Latin America needs to increase its rate of tax collection. With budgets tight and capital spending meager, the region can’t tolerate rates of evasion for personal and corporate income taxes of up to 50% in many countries. Moreover, in a region already very unequal, tax evasion tends to increase inequality.
But the challenges of improving tax collection are immense. Apart from individuals’ self-interest in avoiding payments, tax forms and penalties can be bewilderingly confusing and complex. And, as we know from behavioral economics, people have limited attention spans. We have to make things simpler. Even those whose intentions are noble may ultimately fail to pay their taxes if the process overly stresses their ability to focus and comprehend.

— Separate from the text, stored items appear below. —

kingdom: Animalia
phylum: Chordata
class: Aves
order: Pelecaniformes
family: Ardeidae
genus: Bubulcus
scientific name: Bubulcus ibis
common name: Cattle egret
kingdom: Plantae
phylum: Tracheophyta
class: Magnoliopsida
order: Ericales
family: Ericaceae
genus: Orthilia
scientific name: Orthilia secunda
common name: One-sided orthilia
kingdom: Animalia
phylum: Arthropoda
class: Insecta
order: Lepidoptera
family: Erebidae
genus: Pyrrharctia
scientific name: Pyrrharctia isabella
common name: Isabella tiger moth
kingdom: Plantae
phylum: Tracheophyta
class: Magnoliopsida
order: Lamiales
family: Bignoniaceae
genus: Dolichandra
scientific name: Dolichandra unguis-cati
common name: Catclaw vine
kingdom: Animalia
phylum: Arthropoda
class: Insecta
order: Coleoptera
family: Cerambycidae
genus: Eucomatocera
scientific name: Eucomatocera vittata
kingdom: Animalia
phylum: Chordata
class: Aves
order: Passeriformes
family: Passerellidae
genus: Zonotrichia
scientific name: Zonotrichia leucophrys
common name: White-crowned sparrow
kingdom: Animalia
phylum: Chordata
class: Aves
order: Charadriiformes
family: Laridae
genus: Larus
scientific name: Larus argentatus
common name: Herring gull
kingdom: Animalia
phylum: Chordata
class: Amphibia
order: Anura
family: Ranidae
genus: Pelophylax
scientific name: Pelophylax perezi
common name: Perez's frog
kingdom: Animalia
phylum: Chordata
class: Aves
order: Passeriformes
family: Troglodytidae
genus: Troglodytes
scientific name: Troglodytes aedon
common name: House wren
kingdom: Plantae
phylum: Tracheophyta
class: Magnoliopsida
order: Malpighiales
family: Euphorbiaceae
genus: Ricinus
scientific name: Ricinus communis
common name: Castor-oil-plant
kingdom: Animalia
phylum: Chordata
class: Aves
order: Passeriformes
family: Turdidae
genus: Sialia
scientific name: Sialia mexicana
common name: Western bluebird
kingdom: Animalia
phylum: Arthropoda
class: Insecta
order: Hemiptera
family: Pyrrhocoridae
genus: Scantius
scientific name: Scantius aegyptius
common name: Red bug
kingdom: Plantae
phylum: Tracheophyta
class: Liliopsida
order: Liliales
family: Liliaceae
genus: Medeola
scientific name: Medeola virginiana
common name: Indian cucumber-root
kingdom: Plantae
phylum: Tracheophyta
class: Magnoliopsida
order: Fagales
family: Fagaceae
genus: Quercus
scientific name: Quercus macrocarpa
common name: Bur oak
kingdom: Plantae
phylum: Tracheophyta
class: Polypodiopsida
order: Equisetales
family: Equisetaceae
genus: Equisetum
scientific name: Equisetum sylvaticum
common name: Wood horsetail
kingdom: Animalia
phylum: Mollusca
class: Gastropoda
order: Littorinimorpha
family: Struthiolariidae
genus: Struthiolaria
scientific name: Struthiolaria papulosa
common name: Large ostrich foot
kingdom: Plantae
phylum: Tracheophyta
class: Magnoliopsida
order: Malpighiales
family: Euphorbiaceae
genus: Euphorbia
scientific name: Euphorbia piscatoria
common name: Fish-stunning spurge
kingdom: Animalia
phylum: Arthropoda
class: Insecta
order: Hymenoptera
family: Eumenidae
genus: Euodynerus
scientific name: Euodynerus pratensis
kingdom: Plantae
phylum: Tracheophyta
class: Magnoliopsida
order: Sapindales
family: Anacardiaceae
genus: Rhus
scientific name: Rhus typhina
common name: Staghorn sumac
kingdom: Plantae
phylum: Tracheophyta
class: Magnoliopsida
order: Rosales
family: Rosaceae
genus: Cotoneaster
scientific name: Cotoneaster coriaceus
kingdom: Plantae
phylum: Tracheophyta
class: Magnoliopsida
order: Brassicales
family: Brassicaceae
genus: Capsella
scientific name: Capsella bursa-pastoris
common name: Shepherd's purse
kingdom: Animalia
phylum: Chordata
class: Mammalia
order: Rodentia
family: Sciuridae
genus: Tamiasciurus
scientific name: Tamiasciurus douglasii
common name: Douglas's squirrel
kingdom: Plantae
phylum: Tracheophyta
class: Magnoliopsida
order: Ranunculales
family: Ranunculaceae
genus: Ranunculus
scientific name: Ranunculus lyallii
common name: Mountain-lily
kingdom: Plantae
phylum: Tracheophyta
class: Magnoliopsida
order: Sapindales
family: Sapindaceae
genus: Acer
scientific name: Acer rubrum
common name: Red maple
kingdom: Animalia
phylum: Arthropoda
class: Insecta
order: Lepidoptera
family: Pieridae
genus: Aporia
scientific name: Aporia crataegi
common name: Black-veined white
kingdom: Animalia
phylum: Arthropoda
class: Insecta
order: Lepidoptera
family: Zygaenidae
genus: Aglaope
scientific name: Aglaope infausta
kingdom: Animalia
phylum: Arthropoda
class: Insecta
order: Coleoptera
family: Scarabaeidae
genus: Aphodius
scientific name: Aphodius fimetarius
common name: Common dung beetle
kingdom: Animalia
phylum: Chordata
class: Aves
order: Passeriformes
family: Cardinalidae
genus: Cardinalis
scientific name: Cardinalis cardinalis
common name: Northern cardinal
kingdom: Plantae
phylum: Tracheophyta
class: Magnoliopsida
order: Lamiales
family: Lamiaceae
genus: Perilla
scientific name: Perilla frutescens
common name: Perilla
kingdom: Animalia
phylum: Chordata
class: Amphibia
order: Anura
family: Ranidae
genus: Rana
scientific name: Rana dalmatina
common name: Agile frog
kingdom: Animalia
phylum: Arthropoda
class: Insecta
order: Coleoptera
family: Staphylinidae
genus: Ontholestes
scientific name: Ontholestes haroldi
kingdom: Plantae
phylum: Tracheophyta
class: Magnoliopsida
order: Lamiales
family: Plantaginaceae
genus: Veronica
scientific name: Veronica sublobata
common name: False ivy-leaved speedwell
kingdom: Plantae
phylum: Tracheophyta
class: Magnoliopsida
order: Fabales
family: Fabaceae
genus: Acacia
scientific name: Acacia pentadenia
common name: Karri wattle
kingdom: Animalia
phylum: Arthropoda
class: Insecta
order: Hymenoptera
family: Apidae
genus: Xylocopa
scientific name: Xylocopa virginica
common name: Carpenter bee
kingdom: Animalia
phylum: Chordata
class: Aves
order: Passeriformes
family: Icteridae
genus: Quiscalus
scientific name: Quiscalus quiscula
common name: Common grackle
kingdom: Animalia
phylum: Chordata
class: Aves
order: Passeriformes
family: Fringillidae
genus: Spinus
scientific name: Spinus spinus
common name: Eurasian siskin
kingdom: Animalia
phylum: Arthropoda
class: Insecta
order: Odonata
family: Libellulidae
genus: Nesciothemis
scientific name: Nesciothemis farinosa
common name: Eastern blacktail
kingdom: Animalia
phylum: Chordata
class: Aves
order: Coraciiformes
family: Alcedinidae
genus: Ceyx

Testing a behavioral intervention
In a recent experiment, Edgar Castro and I decided to explore the effectiveness of a behavioral intervention that makes it easier for citizens to grasp tax information and calculate their payments, and we found a clear benefit.
We also were able to evaluate the highly controversial practice of granting tax amnesties, which offer reductions on fines and interest charges when citizens pay their debts. This element of our study provided a warning: These programs may generate a moral hazard. Indeed, as it became clear that penalties for non-payment might ultimately be forgiven or reduced, attitudes changed. Some people, losing their fear of retribution, stopped paying. Lax treatment by the government, in short, motivated at least some people to ignore their tax obligations, potentially causing tax revenues to fall in the medium and long term.
Our study unfolded in the context of a 2017 amnesty on property taxes granted by the City of Santa Fe in Argentina. A control group received difficult-to-understand notifications that had been in use in the past. A treatment group received redesigned notices with key information in bold and in color and a table that succinctly described the benefits of different payment plans, with all information personalized for the individual taxpayer. These notices also clearly highlighted the threat of court action.
Simplified notices and greater tax collection
Unsurprisingly, they had an impact. The treatment group with the more easily understood material, showed a 30% increase in the number of people signing up for the amnesty, with an 8% boost in the amount of money collected. Most of the positive effect, moreover, came from people who decided to pay in a single installment as this involved less interaction with the bureaucracy and fewer interest payments over time.
We also sought to examine in our field experiment how people who were eligible for participating in the program would fulfill their tax obligations in the next tax payment period. Here we found a 4% drop in compliance. It is difficult to disentangle motivations. But some people may not have had enough money left over after paying their old debts. Others, giving in to the moral hazards problem, simply got the wrong message.
Studies of dozens of tax amnesties at the state level in the United States, using observational data, have revealed that while the measures can boost revenue immediately and help state governments balance their budget, they have detrimental long-term results.
The negative spillovers of tax amnesties
Our study, perhaps the first to test the idea experimentally in the field, adds to the debate. Most worrisome, we discovered, was the way the tax amnesty seemed to influence even citizens who had previously been scrupulous with their tax payments. These may have realized that the cost of not complying was not as high as they had believed; that the threat of enforcement was not as real. And they may have resented their past payments, given that delinquent taxpayers got reductions. The cumulative impact probably damaged tax morale. Among neighbors of people receiving the new notices who had previously paid their taxes compliance in the tax period immediately following the amnesty fell up to six percentage points.
The lessons for tax collection are clear. Making tax information more salient and easy to understand will surely help government efforts by reducing people’s cognitive effort and mitigating the human tendency to ignore information that is too complex. But providing tax amnesties that send the wrong message can more than undo those positive benefits, as they appear to have done in this case.